Along with the compression and transport technology, Matrixstream has written subscription, billing, and digital rights management software that any content provider could use to set up and manage its own broadband HDTV network. The PC player program – which can also run inside a simple set-top box, eliminating the need for a computer – includes controls that allow users to pause, rewind, or fast-forward an Internet HDTV program just as they would a DVD. Says Chung: “The experience is exactly like satellite or cable TV or better.”

Matrixstream is in negotiations with Internet service providers, mainly telephone companies, to get the company’s set-top boxes out to broadband subscribers. It is also partnering with Movie99.tv, a Blaine, WA-based company that’s building a library of high-definition movies and other programming for streaming to Matrixstream’s PC player. “Right now most of [the content] is still niche channels and movies, because the big content companies don’t understand our technology yet,” says Chung. But he predicts that broadcast TV networks will be providing high-definition feeds to Matrixstream customers within two years.

IPTV’s first commercial application has already revolutionized how video production and distribution work. IP-based networks are far more economical to build and operate than microwave or satellite transmission systems, and major news organizations are adopting systems from companies like Seattle-based Streambox to extend their reach around the world. “All they need is a reporter, a photographer, a camera, a microphone, a satellite phone, and one of our encoders, and they can get video back to headquarters live from anywhere in the world,” says Jeff Woiton, technical sales manager at Streambox.

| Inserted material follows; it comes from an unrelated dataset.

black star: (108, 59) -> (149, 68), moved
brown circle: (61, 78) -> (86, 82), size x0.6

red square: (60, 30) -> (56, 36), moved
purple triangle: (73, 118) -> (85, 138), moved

Telephone companies such as Verizon and AT&T are also investing heavily in IP networks, since they can handle video, voice, and data simultaneously. The phone companies hope this “triple play” will help them compete with cable companies like Cox Communications, which already provides TV, digital telephone, and high-speed Internet service to its customers through the same coaxial cables.

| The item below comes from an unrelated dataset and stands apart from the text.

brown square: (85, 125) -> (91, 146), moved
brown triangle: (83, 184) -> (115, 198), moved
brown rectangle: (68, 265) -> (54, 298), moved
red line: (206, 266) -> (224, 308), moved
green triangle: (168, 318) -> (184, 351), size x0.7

One of the companies helping the telcos realize this vision is Cambridge, England-based Vidanti, which supplies software and equipment for delivering high-definition video to set-top boxes over telephone companies’ private networks – and for returning data from the home, enabling applications like video conferencing.

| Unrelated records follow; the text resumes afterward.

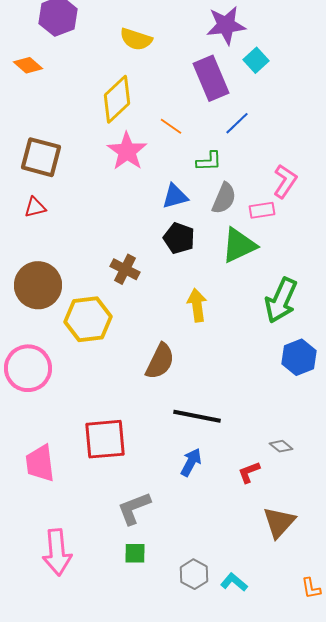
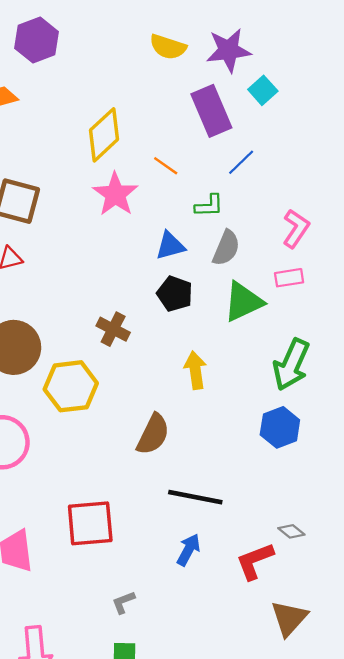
yellow semicircle: (136, 39) -> (168, 47), moved
pink rectangle: (262, 210) -> (289, 278), moved
blue hexagon: (299, 357) -> (280, 427), moved
red L-shape: (249, 472) -> (255, 561), size x1.5
gray L-shape: (134, 508) -> (123, 602), size x0.6

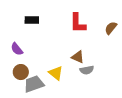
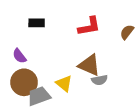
red L-shape: (78, 23) -> (89, 26), turned -100
brown triangle: (78, 57) -> (89, 65), size x1.5
brown circle: (21, 72) -> (24, 82), size x1.5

Vidanti CEO Paul Walsh says IP networks are a great way to transmit HDTV signals, but only if they’re guaranteed not to be jammed with other traffic. “In the industry we work with, we’re talking about sending broadcast-quality, state-of-the-art HD – the full pay-TV experience,” Walsh says. “You can’t rely on best-effort transmission for that. I’m quite fond of YouTube – but it isn’t what I’d rely on for my evening TV.”

The challenge for Matrixstream and other companies sure to explore Internet-based HDTV may be finding an audience that doesn’t mind the occasional network hiccup, and that values a large variety of quirky, niche content over mainstream TV shows. As it happens, that’s exactly the group Matrixstream is going after first: independent content producers who could use high-definition Internet IPTV to reach niche audiences with premium programming that makes today’s streaming video look primitive. “We’re talking about the real long tail,” says Chung. “Instead of 500 channels, you’ll have a million. Or, to put it another way, you’ll have just one channel – yours.”

That could give pause to big media companies and further upset the chaotic ecosystem of digital entertainment, where cable, satellite, broadcast, telephone, software, hardware, and Internet companies are all competing to sell content and services to the same consumers. “The telephone companies are trying to move into the entertainment space, and the cable companies are trying to move into the voice space, and they’re both earning very skinny margins,” notes Walsh. “The only place you can think of to look not just for revenue but for profit is the interactive space. That’s what makes IPTV a big ‘gotcha’ for them.”